Grèce: le Parlement adopte une taxe sur l'immobilier dans l'urgence

Le Parlement grec
Le Parlement grec - © EPA/ALEXANDROS BELTES

Le Parlement grec a adopté mardi soir un amendement imposant en urgence une nouvelle taxe immobilière controversée pour combler les déficits publics et respecter les objectifs budgétaires du pays, au coeur de la crise de la dette dans la zone euro.

La taxe, qui fait partie des mesures d'austérité imposées par les créanciers d'Athènes, a provoqué un tollé en Grèce où plus de 70% des habitants sont propriétaires.

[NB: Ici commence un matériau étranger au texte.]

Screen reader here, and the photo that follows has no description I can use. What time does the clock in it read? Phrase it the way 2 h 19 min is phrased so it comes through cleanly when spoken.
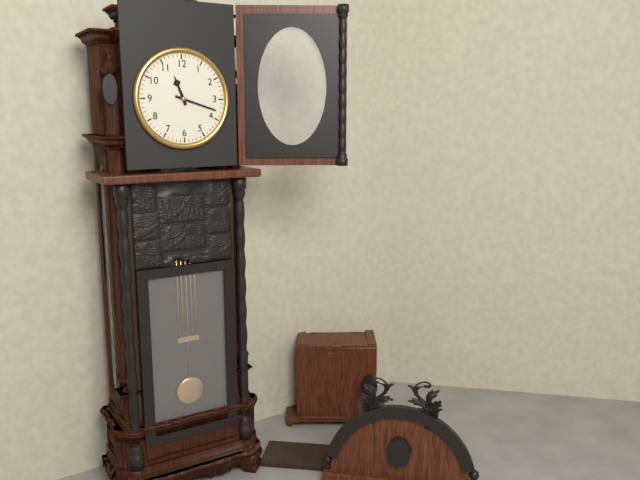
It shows 11 h 18 min
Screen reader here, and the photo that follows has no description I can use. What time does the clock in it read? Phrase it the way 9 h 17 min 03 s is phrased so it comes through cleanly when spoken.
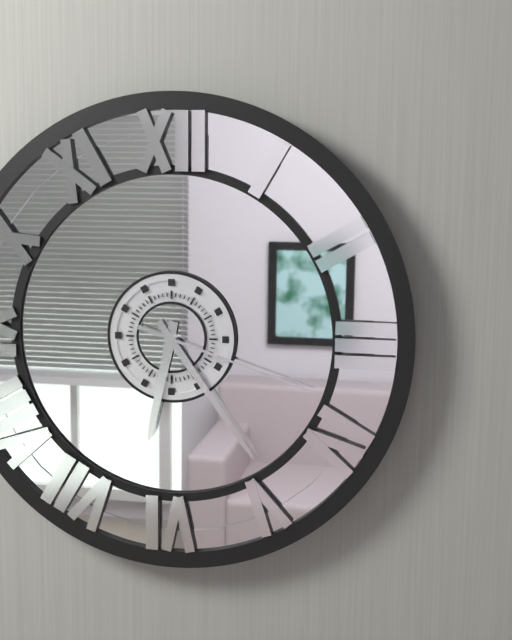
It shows 6 h 24 min 18 s
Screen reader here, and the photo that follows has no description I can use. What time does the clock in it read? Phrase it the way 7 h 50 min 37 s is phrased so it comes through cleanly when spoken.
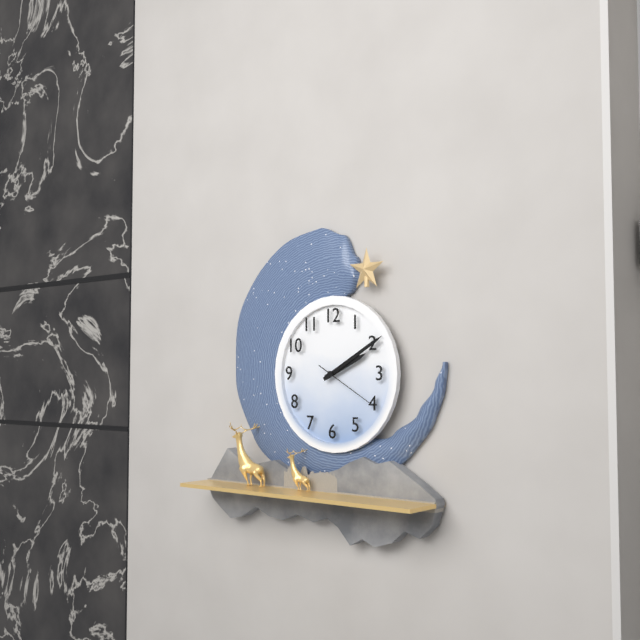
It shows 2 h 10 min 20 s
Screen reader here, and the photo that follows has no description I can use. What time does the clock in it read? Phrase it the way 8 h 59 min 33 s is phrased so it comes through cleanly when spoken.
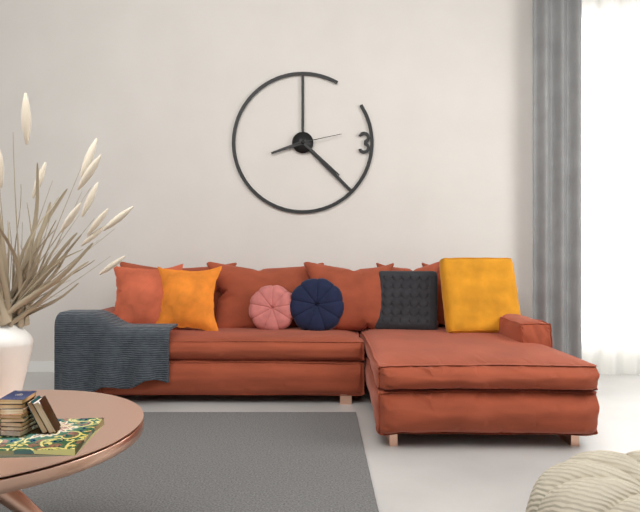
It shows 8 h 22 min 13 s
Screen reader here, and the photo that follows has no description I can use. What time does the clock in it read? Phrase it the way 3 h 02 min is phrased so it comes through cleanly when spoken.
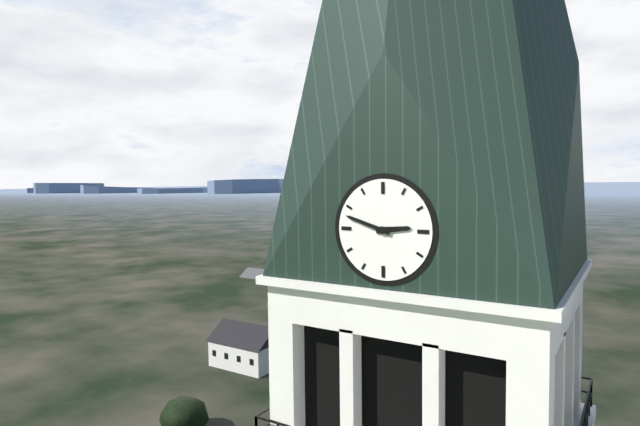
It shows 2 h 48 min
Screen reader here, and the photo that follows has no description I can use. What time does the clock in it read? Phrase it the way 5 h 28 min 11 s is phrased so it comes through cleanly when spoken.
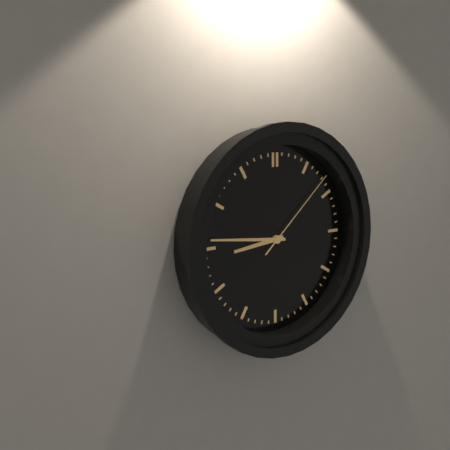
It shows 8 h 46 min 08 s
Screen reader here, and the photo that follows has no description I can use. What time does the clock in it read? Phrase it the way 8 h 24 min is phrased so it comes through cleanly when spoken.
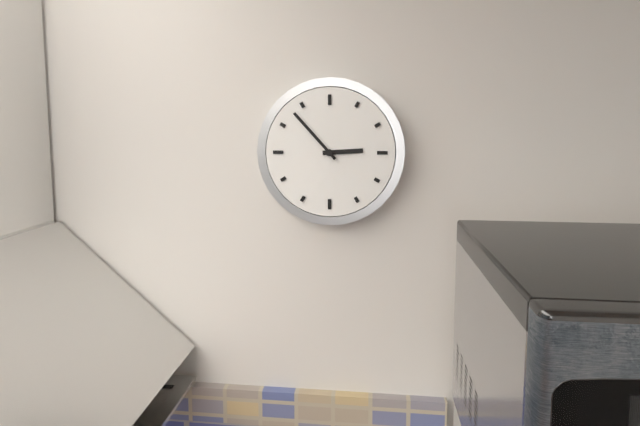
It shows 2 h 53 min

Elle a été adoptée après un vote nominatif au cours duquel seule la majorité socialiste a voté en sa faveur (155 voix sur 297 présents) tandis que tous les partis d'opposition ont voté contre.

"L'important c'est d'arriver à atteindre les objectifs budgétaires de 2011 et de 2012", a indiqué au Parlement le ministre des Finances Evangélos Vénizélos, peu avant le début du vote.

Selon le ministère grec des Finances la valeur totale de l'immobilier grec pèse quelque 400 milliards d'euros, soit un ordre de grandeur équivalent à celui de la dette publique grecque (plus de 350 milliards d'euros en 2011).

La taxe, qui portera sur environ 562 millions de mètres carrés construits, ne représente que "0,2% de la valeur réelle de l'immobilier", estime le ministère.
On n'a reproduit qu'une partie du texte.